To avoid this outcome, we need to instruct the JVM as to the correct maximum amount of memory it can reserve. We do that via the -Xmx
option. We need to modify our pod definition to pass an -Xmx
setting through the JVM_OPTS
env variable to the Java application in the container.
memory-consumer.yaml
apiVersion: v1
kind: Pod
metadata:
name: memory-consumer
spec:
containers:
- name: memory-consumer-container
image: memory_consumer
imagePullPolicy: Never
resources:
requests:
memory: "64Mi"
limits:
memory: "256Mi"
env:
- name: JVM_OPTS
value: "-Xms64M -Xmx256M"
restartPolicy: Never
$ kubectl delete pod memory-consumer
pod "memory-consumer" deleted
$ kubectl get po --show-all
No resources found.
$ kubectl create -f memory_consumer.yaml
pod "memory-consumer" created
$ kubectl logs memory-consumer
Initial free memory: 227MB
Max memory: 228MB
Reserve: 181MB
Free memory: 50MB
$ kubectl get po --show-all
NAME READY STATUS RESTARTS AGE
memory-consumer 0/1 Completed 0 1m
This time the application ran successfully; it detected the correct available memory we passed via -Xmx256M
and so did not hit the memory limit memory: "256Mi"
specified in the pod definition.
While this solution works, it requires that the memory limit be specified in two places: once as a limit for the container memory: "256Mi"

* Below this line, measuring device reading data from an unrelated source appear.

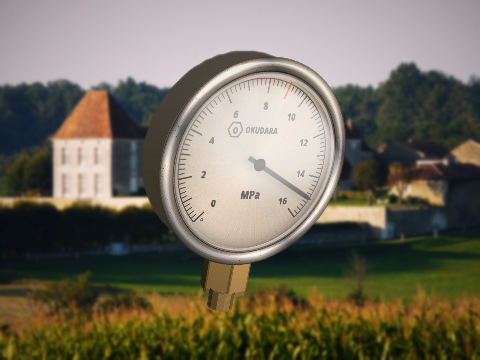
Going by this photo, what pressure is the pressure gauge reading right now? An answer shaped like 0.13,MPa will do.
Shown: 15,MPa
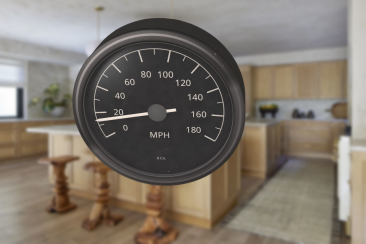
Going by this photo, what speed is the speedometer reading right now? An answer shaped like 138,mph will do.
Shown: 15,mph
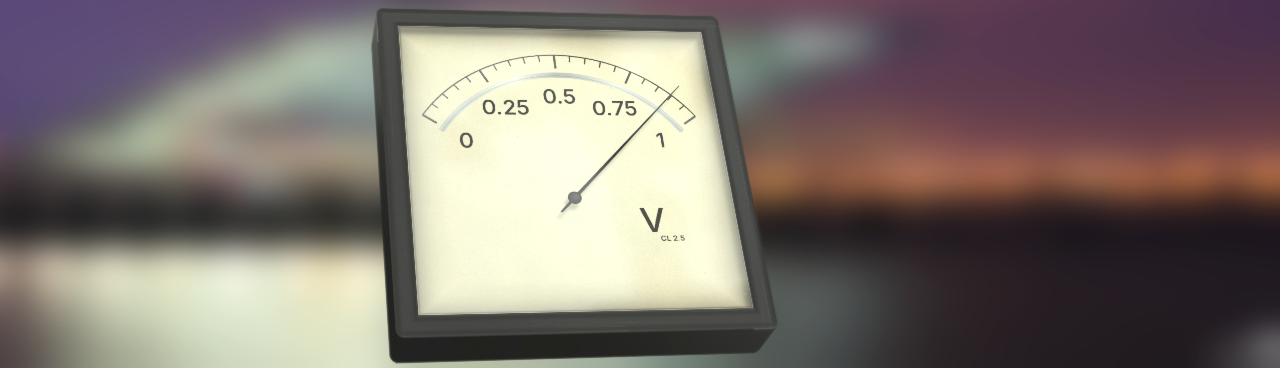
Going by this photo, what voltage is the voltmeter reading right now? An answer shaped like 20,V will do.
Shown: 0.9,V
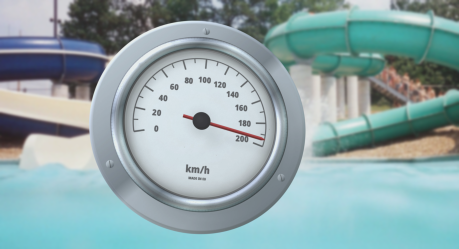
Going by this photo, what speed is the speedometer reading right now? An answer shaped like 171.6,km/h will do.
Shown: 195,km/h
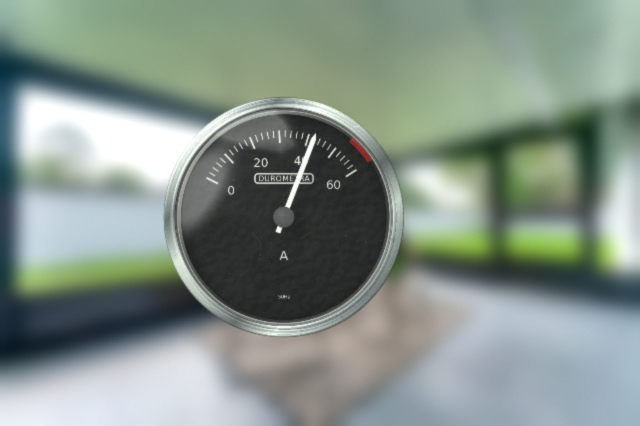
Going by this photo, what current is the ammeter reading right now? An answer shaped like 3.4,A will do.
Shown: 42,A
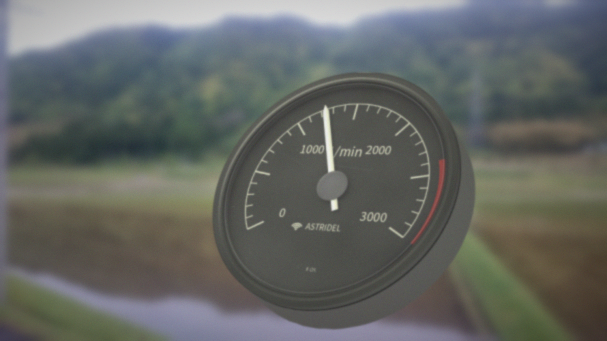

, and once in the option that is passed to -Xmx256M
. It would be much more convenient if the JVM accurately detected the maximum amount of available memory based on the memory: "256Mi"
setting, wouldn’t it?
Well, there’s a change in Java 9 that makes it Docker aware, which has been backported to Java 8.
In order to make use of this feature, our pod definition has to look like this:
memory-consumer.yaml
apiVersion: v1
kind: Pod
metadata:
name: memory-consumer
spec:
containers:
- name: memory-consumer-container
image: memory_consumer
imagePullPolicy: Never
resources:
requests:
memory: "64Mi"
limits:
memory: "256Mi"
env:
- name: JVM_OPTS
value: "-XX:+UnlockExperimentalVMOptions -XX:+UseCGroupMemoryLimitForHeap -XX:MaxRAMFraction=1 -Xms64M"
restartPolicy: Never
$ kubectl delete pod memory-consumer
pod "memory-consumer" deleted
$ kubectl get pod --show-all
No resources found.
$ kubectl create -f memory_consumer.yaml
pod "memory-consumer" created
$ kubectl logs memory-consumer
Initial free memory: 227MB
Max memory: 228MB
Reserve: 181MB
Free memory: 54MB
$ kubectl get po --show-all
NAME READY STATUS RESTARTS AGE
memory-consumer 0/1 Completed 0 50s
Please note the -XX:MaxRAMFraction=1
through which we tell the JVM how much available memory to use as a max heap size.
Having a max heap size set that takes into account the available memory limit, either through -Xmx
or dynamically with UseCGroupMemoryLimitForHeap
, is important since it helps notify the JVM when memory usage is approaching its limit in order that it should free up space. If the max heap size is incorrect (exceeds the available memory limit), the JVM may blindly hit the limit without trying to free up memory, and the process will be OOMKilled.
The java.lang.OutOfMemoryError
error is different. It indicates that the max heap size is not enough to hold all live objects in memory. If that’s the case, the max heap size needs to be increased via -Xmx
or, if UseCGroupMemoryLimitForHeap
is being used, via the memory limit of the container.
The use of cgroups
is extremely practical when running JVM-based workloads on k8s. We touched on this subject in our Apache Zeppelin notebook post, which further highlights the benefits of using a JVM configuration.